Through the flame map, I see a lot more time-consuming than net/http transport. For example, readLoop and writeLoop take more time. Analyze the source code of these two methods, and the various channels are flying. Now I have no optimization. These two methods are the core read/write logic of net/http, and this CPU consumption is acceptable. There is also a consumption of io/ioutil.ReadAll. ReadAll is constantly in the makeSlice space, which also increases the consumption of gc. You can add a sync.Pool buffer pool later.
How to analyze the performance bottleneck of golang service?
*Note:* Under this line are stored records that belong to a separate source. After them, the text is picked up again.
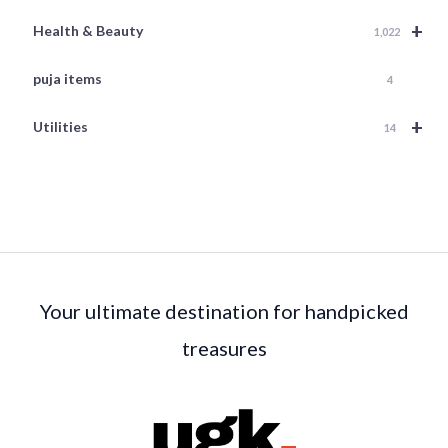
+
Health & Beauty
1,022
puja items
4
+
Utilities
14
Your ultimate destination for handpicked
treasures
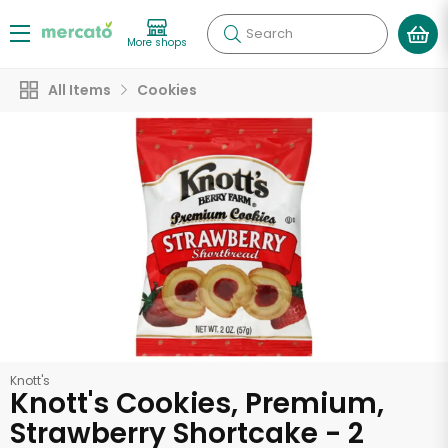
Search
More shops
All Items
Cookies
Knott's
Knott's Cookies, Premium,
Strawberry Shortcake - 2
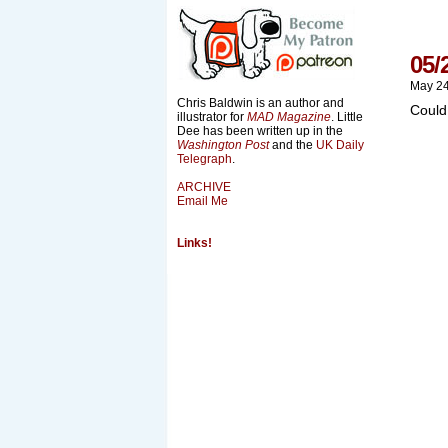
05/
May 24
Chris Baldwin is an author and
Could
illustrator for
MAD Magazine
. Little
Dee has been written up in the
Washington Post
and the
UK Daily
Telegraph
.
ARCHIVE
Email Me
Links!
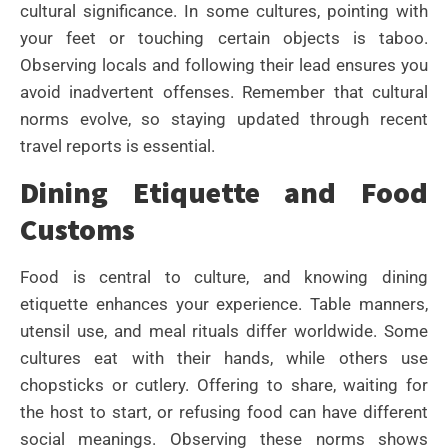
cultural significance. In some cultures, pointing with
your feet or touching certain objects is taboo.
Observing locals and following their lead ensures you
avoid inadvertent offenses. Remember that cultural
norms evolve, so staying updated through recent
travel reports is essential.
Dining Etiquette and Food
Customs
Food is central to culture, and knowing dining
etiquette enhances your experience. Table manners,
utensil use, and meal rituals differ worldwide. Some
cultures eat with their hands, while others use
chopsticks or cutlery. Offering to share, waiting for
the host to start, or refusing food can have different
social meanings. Observing these norms shows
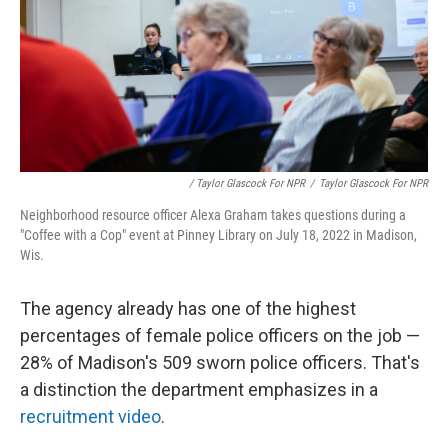
/ Taylor Glascock For NPR
/
Taylor Glascock For NPR
Neighborhood resource officer Alexa Graham takes questions during a
"Coffee with a Cop" event at Pinney Library on July 18, 2022 in Madison,
Wis.
The agency already has one of the highest
percentages of female police officers on the job —
28% of Madison's 509 sworn police officers. That's
a distinction the department emphasizes in a
recruitment video
.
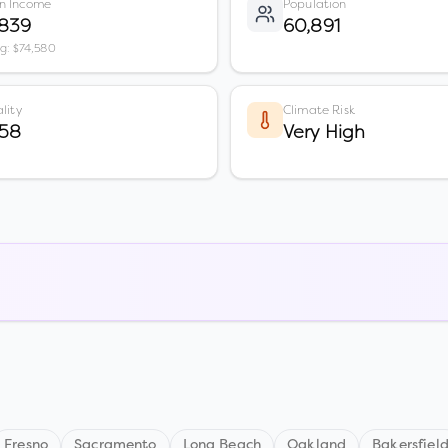
n Income
Population
,839
60,891
vg: $74,580
lity
Climate Risk
 58
Very High
Fresno
Sacramento
Long Beach
Oakland
Bakersfiel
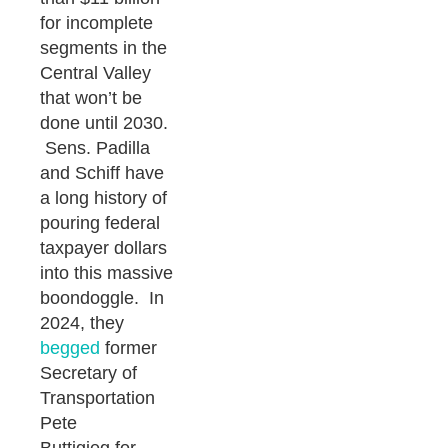
for incomplete
segments in the
Central Valley
that won’t be
done until 2030.
Sens. Padilla
and Schiff have
a long history of
pouring federal
taxpayer dollars
into this massive
boondoggle. In
2024, they
begged
former
Secretary of
Transportation
Pete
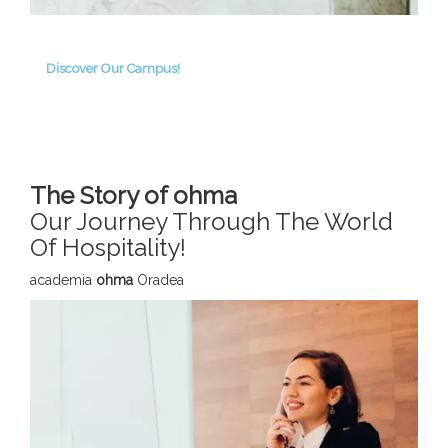
Discover Our Campus!
The Story of ohma
Our Journey Through The World
Of Hospitality!
academia
ohma
Oradea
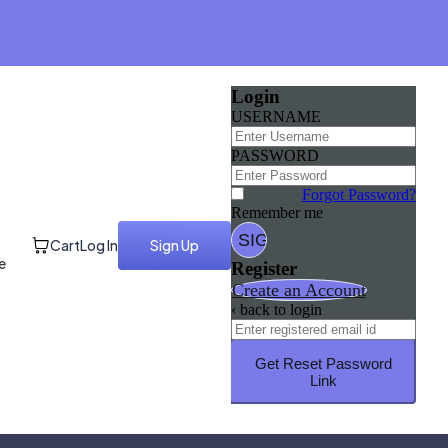
Login
USERNAME
PASSWORD
Forgot Password?
Remember me
Cart
Log In
Sign Up
e
Register
Create an Account
‹ back to login
Get Reset Password
Link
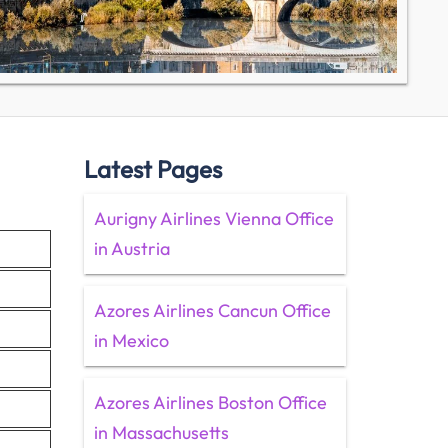
Latest Pages
Aurigny Airlines Vienna Office
in Austria
Azores Airlines Cancun Office
in Mexico
Azores Airlines Boston Office
in Massachusetts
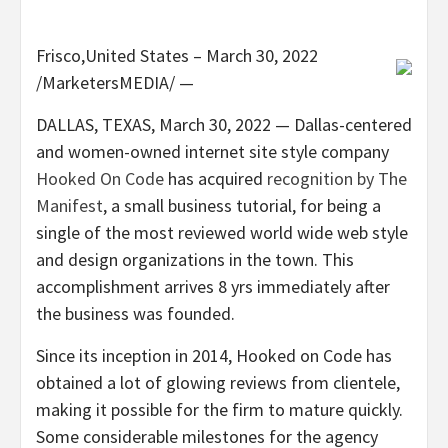
Frisco,United States – March 30, 2022
/MarketersMEDIA/
—
DALLAS, TEXAS, March 30, 2022 — Dallas-centered
and women-owned internet site style company
Hooked On Code
has acquired
recognition by The
Manifest
, a small business tutorial, for being a
single of the most reviewed world wide web style
and design organizations in the town. This
accomplishment arrives 8 yrs immediately after
the business was founded.
Since its inception in 2014, Hooked on Code has
obtained a lot of glowing reviews from clientele,
making it possible for the firm to mature quickly.
Some considerable milestones for the agency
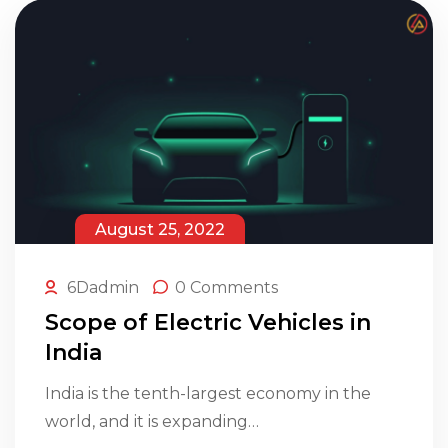
August 25, 2022
6Dadmin
0 Comments
Scope of Electric Vehicles in
India
India is the tenth-largest economy in the
world, and it is expanding…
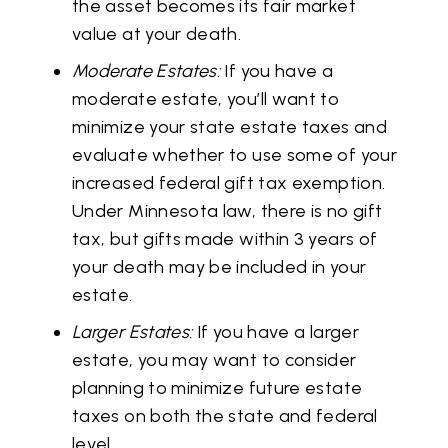
the asset becomes its fair market
value at your death.
Moderate Estates:
If you have a
moderate estate, you’ll want to
minimize your state estate taxes and
evaluate whether to use some of your
increased federal gift tax exemption.
Under Minnesota law, there is no gift
tax, but gifts made within 3 years of
your death may be included in your
estate.
Larger Estates:
If you have a larger
estate, you may want to consider
planning to minimize future estate
taxes on both the state and federal
level.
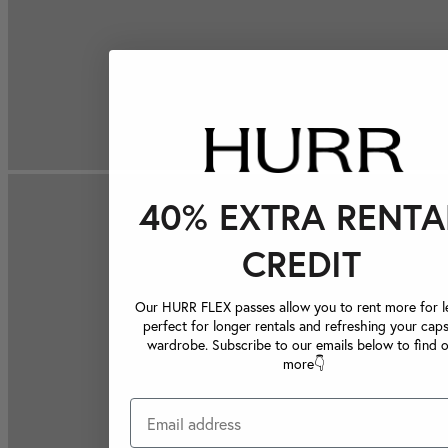
40% EXTRA RENTA
CREDIT
Our HURR FLEX passes allow you to rent more for le
perfect for longer rentals and refreshing your caps
wardrobe. Subscribe to our emails below to find 
more👇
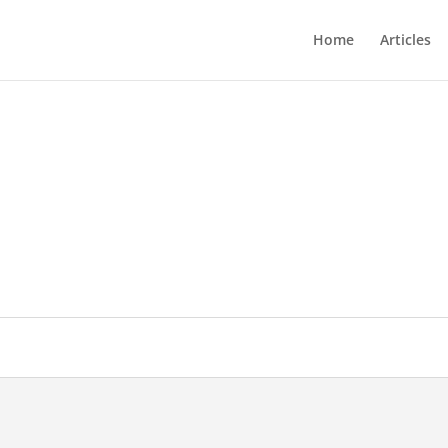
Home
Articles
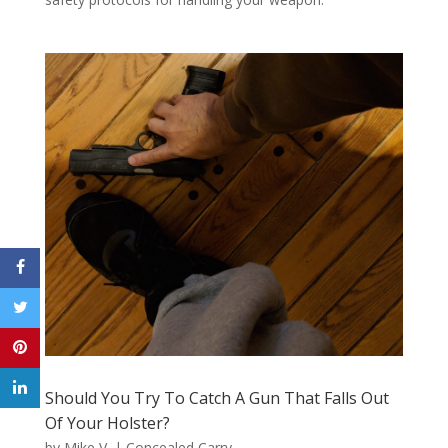
Should You Try To Catch A Gun That Falls Out
Of Your Holster?
by
Mike V.
|
Concealed Carry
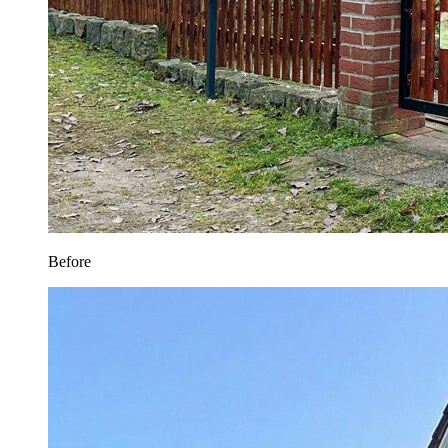
Before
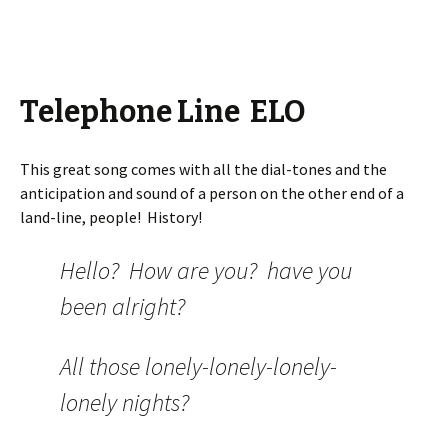
Telephone Line ELO
This great song comes with all the dial-tones and the
anticipation and sound of a person on the other end of a
land-line, people! History!
Hello? How are you? have you
been alright?
All those lonely-lonely-lonely-
lonely nights?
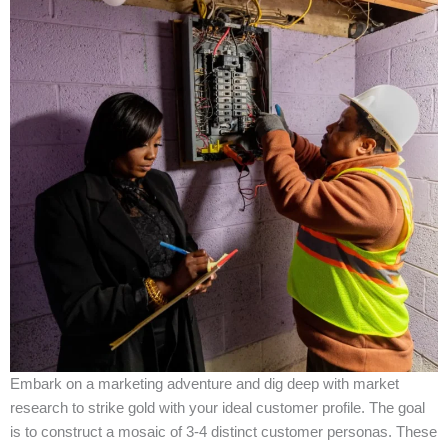
Embark on a marketing adventure and dig deep with market
research to strike gold with your ideal customer profile. The goal
is to construct a mosaic of 3-4 distinct customer personas. These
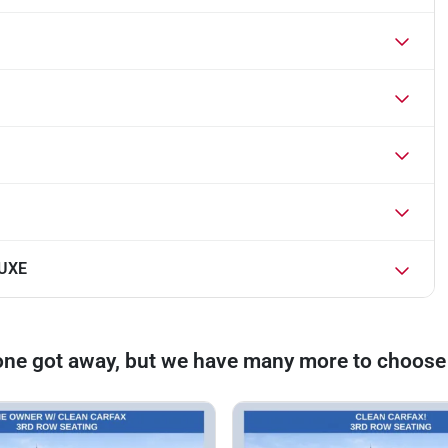
LUXE
one got away, but we have many more to choose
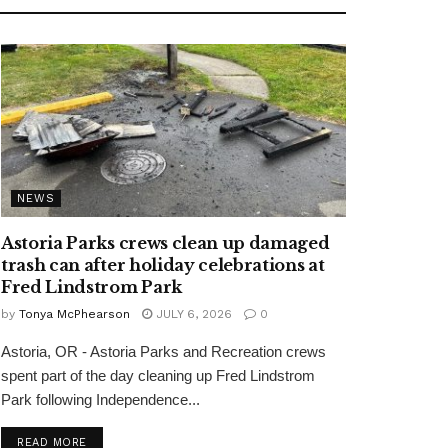
NEWS
Astoria Parks crews clean up damaged
trash can after holiday celebrations at
Fred Lindstrom Park
by
Tonya McPhearson
JULY 6, 2026
0
Astoria, OR - Astoria Parks and Recreation crews
spent part of the day cleaning up Fred Lindstrom
Park following Independence...
READ MORE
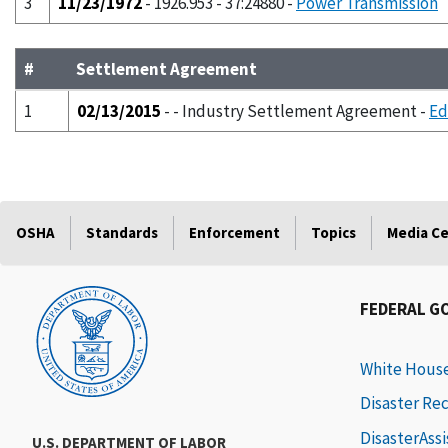
3
11/23/1972
- 1926.953 - 37:24880 -
Power Transmission
#
Settlement Agreement
1
02/13/2015
- - Industry Settlement Agreement -
Ed
OSHA
Standards
Enforcement
Topics
Media C
FEDERAL G
White Hous
Disaster Re
DisasterAss
U.S. DEPARTMENT OF LABOR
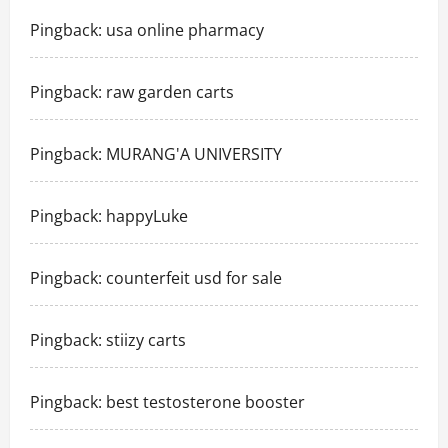
Pingback:
usa online pharmacy
Pingback:
raw garden carts
Pingback:
MURANG'A UNIVERSITY
Pingback:
happyLuke
Pingback:
counterfeit usd for sale
Pingback:
stiizy carts
Pingback:
best testosterone booster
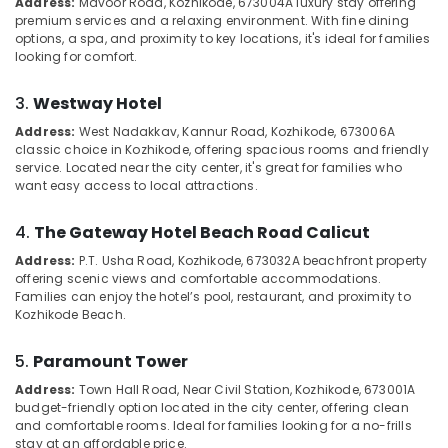
Address:
Mavoor Road, Kozhikode, 673004
A luxury stay offering
Category
premium services and a relaxing environment. With fine dining
Alappuzha
Accommodation
options, a spa, and proximity to key locations, it's ideal for families
in
looking for comfort.
Kannur
Kozhikode
Advertising,
Media &
Pathanamthitta
Budget
3.
Westway Hotel
Promotions
Friendly
Kasaragod
Address:
West Nadakkav, Kannur Road, Kozhikode, 673006
A
Stays
Air
classic choice in Kozhikode, offering spacious rooms and friendly
at
Kerala
Conditioning
service. Located near the city center, it's great for families who
Kozhikode
want easy access to local attractions.
&
Chennai
Luxury
Refrigeration
Home
Coimbatore
4.
The Gateway Hotel Beach Road Calicut
Arts,
Stays
Address:
P.T. Usha Road, Kozhikode, 673032
A beachfront property
Madurai
in
Events &
offering scenic views and comfortable accommodations.
Kozhikode
Ocassion
Thiruchirappalli
Families can enjoy the hotel’s pool, restaurant, and proximity to
Kozhikode Beach.
Family
Automotive
Tiruppur
Rooms
in
Restaurants
5.
Paramount Tower
Puducherry
Kozhikode
Resorts &
Address:
Town Hall Road, Near Civil Station, Kozhikode, 673001
A
Sub
Bengaluru
Bakeries
Hotel
budget-friendly option located in the city center, offering clean
category
and comfortable rooms. Ideal for families looking for a no-frills
Rooms
Mangalore
Consultants
stay at an affordable price.
in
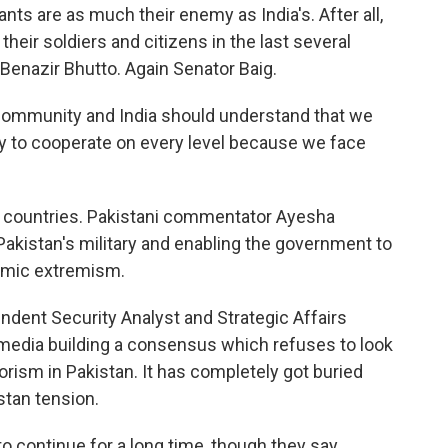
ants are as much their enemy as India's. After all,
heir soldiers and citizens in the last several
 Benazir Bhutto. Again Senator Baig.
l community and India should understand that we
dy to cooperate on every level because we face
h countries. Pakistani commentator Ayesha
Pakistan's military and enabling the government to
lamic extremism.
dent Security Analyst and Strategic Affairs
 media building a consensus which refuses to look
rorism in Pakistan. It has completely got buried
stan tension.
o continue for a long time, though they say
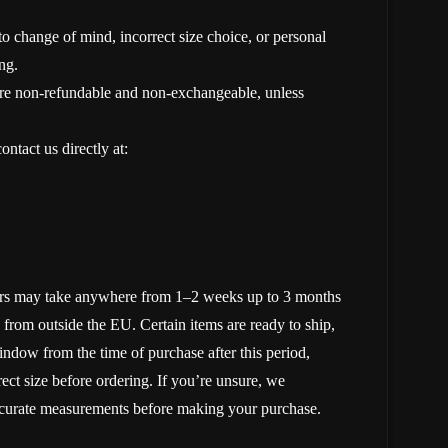
 change of mind, incorrect size choice, or personal
ng.
re non-refundable and non-exchangeable, unless
ntact us directly at:
rders may take anywhere from 1–2 weeks up to 3 months
 from outside the EU. Certain items are ready to ship,
ndow from the time of purchase after this period,
rect size before ordering. If you’re unsure, we
accurate measurements before making your purchase.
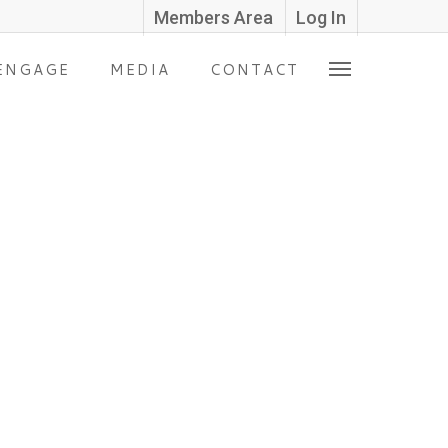
Members Area
Log In
ENGAGE
MEDIA
CONTACT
Use pprof to view the flame map and cpu time-consuming statistics, find the suspect object, and then directly look at the source code of the relevant library. When you find too many futex and pselect6, you should consider whether there is a lock conflict.
to sum up:
This is the third time I encountered a problem with the golang lock scheduling, which caused the CPU utilization to fail. At first, I thought it was the bottleneck of golang's coroutine scheduling. Last year when I wrote the cdn service gateway, I also encountered a strange problem, cpu utilization is also not up, but the top sys consumption is relatively large, through the stres sampling analysis futex call number is high, and finally the reason is the map lock The competition caused, improved to map segmentation lock solution.